#### [Exercise brief]
Copy every line of the entries below word for word, keeping each line's original spelling, numbers, and line breaks.

** Opening Working data block **

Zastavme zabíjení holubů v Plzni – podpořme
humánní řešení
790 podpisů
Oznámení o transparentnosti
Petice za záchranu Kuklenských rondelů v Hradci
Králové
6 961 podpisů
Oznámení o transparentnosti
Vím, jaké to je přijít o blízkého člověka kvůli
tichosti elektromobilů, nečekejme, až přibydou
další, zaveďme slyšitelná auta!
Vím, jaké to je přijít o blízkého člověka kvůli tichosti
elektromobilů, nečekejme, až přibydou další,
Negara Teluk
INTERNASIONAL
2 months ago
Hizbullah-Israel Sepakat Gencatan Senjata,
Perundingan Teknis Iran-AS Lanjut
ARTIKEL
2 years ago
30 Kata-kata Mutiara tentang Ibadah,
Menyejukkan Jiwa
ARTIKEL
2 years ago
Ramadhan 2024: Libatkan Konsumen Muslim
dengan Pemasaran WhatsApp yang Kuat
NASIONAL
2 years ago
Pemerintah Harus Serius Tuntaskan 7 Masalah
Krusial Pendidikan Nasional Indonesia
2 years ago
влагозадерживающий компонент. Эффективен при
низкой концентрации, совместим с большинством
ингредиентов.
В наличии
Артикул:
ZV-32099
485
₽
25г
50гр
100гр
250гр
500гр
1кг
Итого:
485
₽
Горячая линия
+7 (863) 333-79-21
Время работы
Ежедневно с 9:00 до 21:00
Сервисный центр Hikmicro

** Closing Working data block **

#### [Final answer]
Zastavme zabíjení holubů v Plzni – podpořme
humánní řešení
790 podpisů
Oznámení o transparentnosti
Petice za záchranu Kuklenských rondelů v Hradci
Králové
6 961 podpisů
Oznámení o transparentnosti
Vím, jaké to je přijít o blízkého člověka kvůli
tichosti elektromobilů, nečekejme, až přibydou
další, zaveďme slyšitelná auta!
Vím, jaké to je přijít o blízkého člověka kvůli tichosti
elektromobilů, nečekejme, až přibydou další,
Negara Teluk
INTERNASIONAL
2 months ago
Hizbullah-Israel Sepakat Gencatan Senjata,
Perundingan Teknis Iran-AS Lanjut
ARTIKEL
2 years ago
30 Kata-kata Mutiara tentang Ibadah,
Menyejukkan Jiwa
ARTIKEL
2 years ago
Ramadhan 2024: Libatkan Konsumen Muslim
dengan Pemasaran WhatsApp yang Kuat
NASIONAL
2 years ago
Pemerintah Harus Serius Tuntaskan 7 Masalah
Krusial Pendidikan Nasional Indonesia
2 years ago
влагозадерживающий компонент. Эффективен при
низкой концентрации, совместим с большинством
ингредиентов.
В наличии
Артикул:
ZV-32099
485
₽
25г
50гр
100гр
250гр
500гр
1кг
Итого:
485
₽
Горячая линия
+7 (863) 333-79-21
Время работы
Ежедневно с 9:00 до 21:00
Сервисный центр Hikmicro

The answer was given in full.